» **What needs to be done**
All of the data below needs to be set down once more, exactly as written.
The data below:
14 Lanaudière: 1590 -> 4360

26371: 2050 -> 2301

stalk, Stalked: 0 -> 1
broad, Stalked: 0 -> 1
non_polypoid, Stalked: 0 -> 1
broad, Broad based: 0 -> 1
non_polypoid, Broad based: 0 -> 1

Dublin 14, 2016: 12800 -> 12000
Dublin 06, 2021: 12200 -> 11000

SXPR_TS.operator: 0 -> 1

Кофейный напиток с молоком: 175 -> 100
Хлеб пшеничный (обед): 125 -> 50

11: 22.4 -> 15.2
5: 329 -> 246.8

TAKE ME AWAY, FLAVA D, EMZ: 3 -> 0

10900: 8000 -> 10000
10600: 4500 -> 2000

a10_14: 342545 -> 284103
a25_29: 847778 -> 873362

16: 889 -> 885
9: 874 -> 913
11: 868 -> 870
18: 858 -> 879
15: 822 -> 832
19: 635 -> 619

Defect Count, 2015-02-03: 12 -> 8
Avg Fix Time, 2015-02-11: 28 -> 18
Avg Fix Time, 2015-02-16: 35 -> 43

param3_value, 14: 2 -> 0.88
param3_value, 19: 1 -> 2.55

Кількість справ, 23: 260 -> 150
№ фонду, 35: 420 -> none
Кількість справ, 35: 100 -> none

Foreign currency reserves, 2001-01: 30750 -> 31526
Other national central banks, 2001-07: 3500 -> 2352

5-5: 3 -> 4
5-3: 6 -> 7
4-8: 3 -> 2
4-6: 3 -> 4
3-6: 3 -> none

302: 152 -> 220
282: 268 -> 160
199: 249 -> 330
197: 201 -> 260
End of The data.
» **Task answer**
14 Lanaudière: 1590 -> 4360

26371: 2050 -> 2301

stalk, Stalked: 0 -> 1
broad, Stalked: 0 -> 1
non_polypoid, Stalked: 0 -> 1
broad, Broad based: 0 -> 1
non_polypoid, Broad based: 0 -> 1

Dublin 14, 2016: 12800 -> 12000
Dublin 06, 2021: 12200 -> 11000

SXPR_TS.operator: 0 -> 1

Кофейный напиток с молоком: 175 -> 100
Хлеб пшеничный (обед): 125 -> 50

11: 22.4 -> 15.2
5: 329 -> 246.8

TAKE ME AWAY, FLAVA D, EMZ: 3 -> 0

10900: 8000 -> 10000
10600: 4500 -> 2000

a10_14: 342545 -> 284103
a25_29: 847778 -> 873362

16: 889 -> 885
9: 874 -> 913
11: 868 -> 870
18: 858 -> 879
15: 822 -> 832
19: 635 -> 619

Defect Count, 2015-02-03: 12 -> 8
Avg Fix Time, 2015-02-11: 28 -> 18
Avg Fix Time, 2015-02-16: 35 -> 43

param3_value, 14: 2 -> 0.88
param3_value, 19: 1 -> 2.55

Кількість справ, 23: 260 -> 150
№ фонду, 35: 420 -> none
Кількість справ, 35: 100 -> none

Foreign currency reserves, 2001-01: 30750 -> 31526
Other national central banks, 2001-07: 3500 -> 2352

5-5: 3 -> 4
5-3: 6 -> 7
4-8: 3 -> 2
4-6: 3 -> 4
3-6: 3 -> none

302: 152 -> 220
282: 268 -> 160
199: 249 -> 330
197: 201 -> 260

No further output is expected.